Le couple était déjà en pourparlers avec le propriétaire du local, qui a longtemps abrité le restaurant la Terrasse du parc, lorsqu’il a entendu parler du programme d’aide de la Ville. Ce n’est donc pas ce qui a fait pencher la balance pour ce secteur de la ville plutôt qu’un autre, dit Mme Turmel. Mais le coup de pouce n’est pas négligeable. Alors que le loyer annuel d’Amédaka est de 36 000 $, le commerce a droit à une aide financière maximale de 30 000 $.
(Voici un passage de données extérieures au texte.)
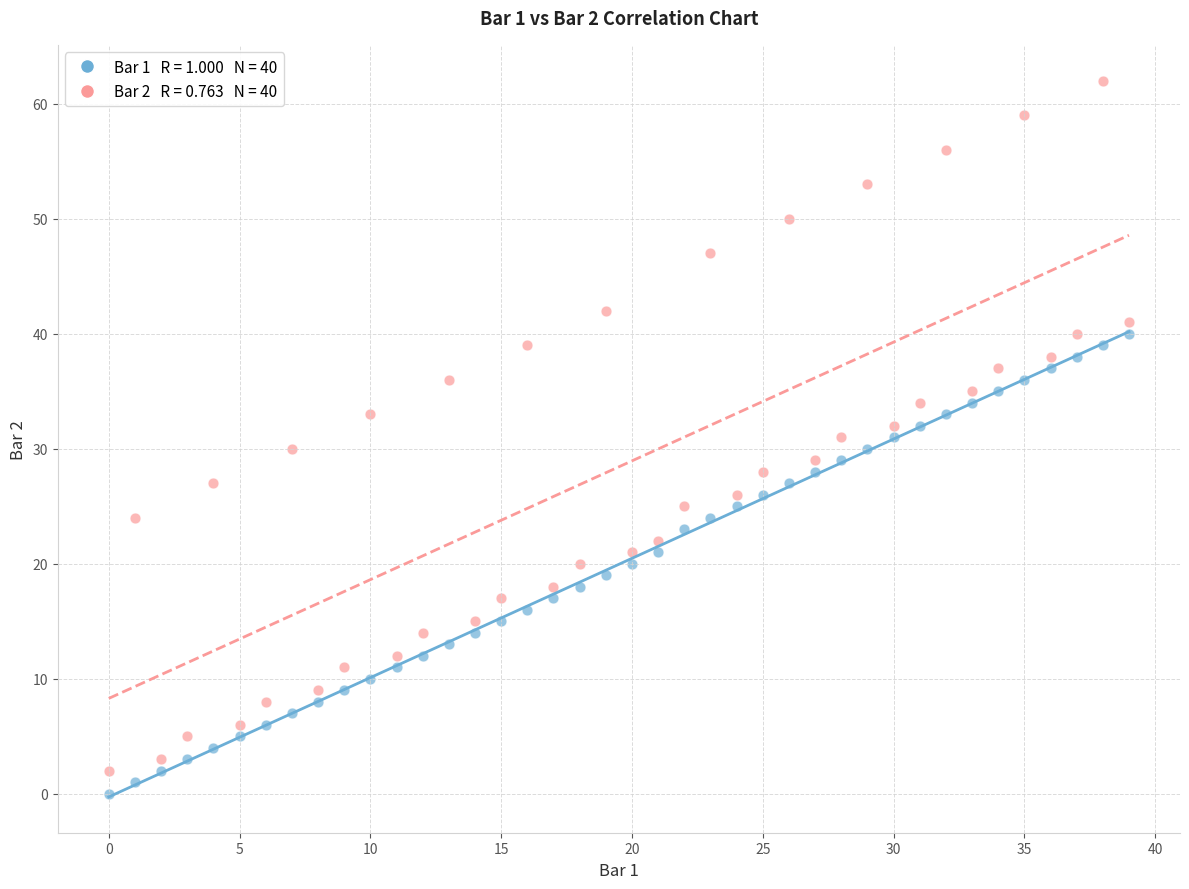

Across all data points, what is the range of Y values (max minus min)?

62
« On sait qu’au début, lorsqu’une entreprise commence, son implantation entraîne des frais importants avant d’avoir les premiers revenus. Je considère que cette aide-là donne aux commerces le petit coup de pouce qui leur permet de franchir les premières années qui sont cruciales », souligne le directeur général adjoint de la Ville.

« C’est un succès, renchérit Jean-Pierre Renaud. Si les huit demandes en analyse sont acceptées, c’est près de 24 000 pieds carrés de nouveaux commerces au centre-ville. Ce qui est quand même important. »
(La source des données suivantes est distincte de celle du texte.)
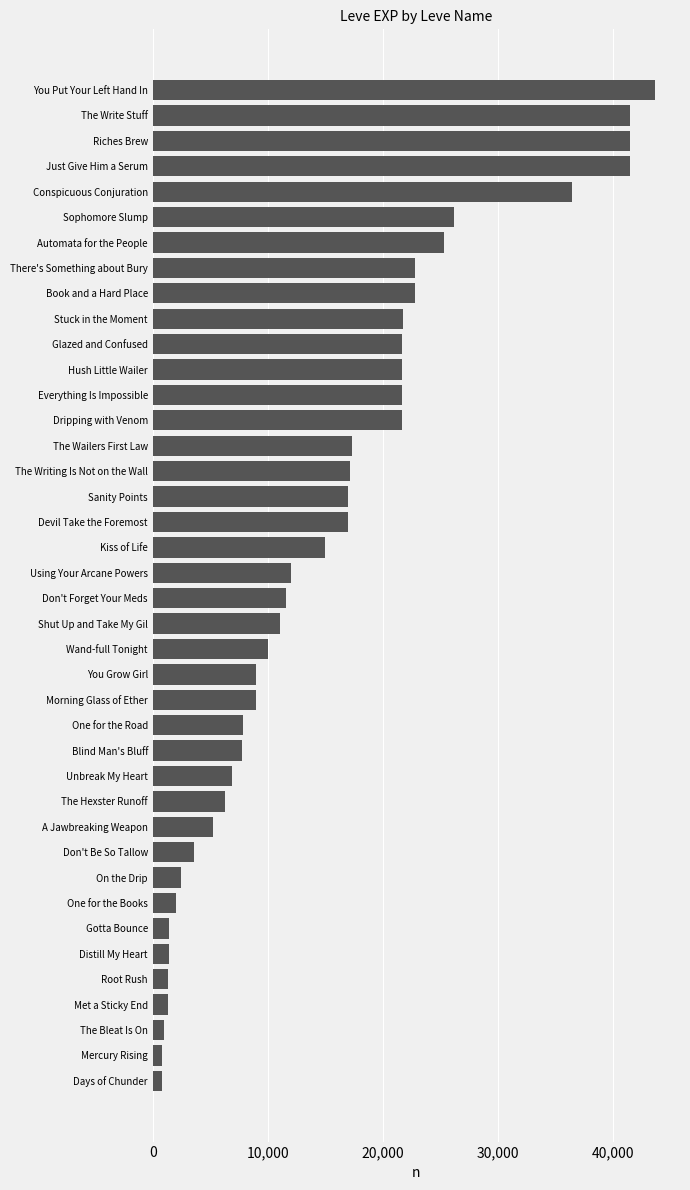

Which category has the highest value across all series?

You Put Your Left Hand In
Selon lui, une seule demande a été refusée à ce jour, car l’usage souhaité pour le nouveau commerce n’était pas admissible, selon les critères du programme.

La revitalisation du centre-ville est une priorité pour le conseil municipal de Granby, dit le maire Pascal Bonin.

Enveloppe bonifiée ?

Le maire Pascal Bonin estime pour sa part que cette démarche — qui s’inscrit en marge d’un important projet de revitalisation des infrastructures du centre-ville en 2020, 2021 et 2022 — démontre que le conseil municipal « croit fermement au centre-ville comme poumon économique et social ». « Il a décidé d’investir dedans. [...] Il y a à peine quelques années, ce qu’on entendait du centre-ville, c’était négatif et le constat d’un paquet de locaux vides. Ce qu’on n’entend plus », affirme-t-il, satisfait des résultats du programme.

Si l’enveloppe globale du programme de subvention est rapidement épuisée, les élus pourraient-ils décider de la bonifier ? Les retombées devaient justement être discutées lundi dans le cadre de la rencontre préparatoire du conseil municipal, note le maire. Les élus auront à se positionner, mais si un programme fonctionne, c’est qu’il répond à un besoin, croit Pascal Bonin.

Chose certaine, le programme de subvention est à l’origine de demandes d’informations régulières auprès de Commerce Tourisme Granby et région, affirme la codirectrice et coordonnatrice des événements commerciaux, Fanny-Ysa Breton. « J’ai au moins un appel par semaine pour ce programme-là. Et, dans la moitié des cas, ce sont des entrepreneurs de l’extérieur qui ont un intérêt », dit-elle.

Le maire Bonin affirme par ailleurs que le programme qui prévoit l’octroi d’un crédit de taxes de cinq ans aux projets qui entraîneront la construction d’un hôtel de trois étages et plus et d’un centre des congrès suscite aussi de l’intérêt. Des pourparlers se poursuivent avec deux chaînes hôtelières. « Mais on travaille plus fort avec une des deux. Ça va bien », dit le maire.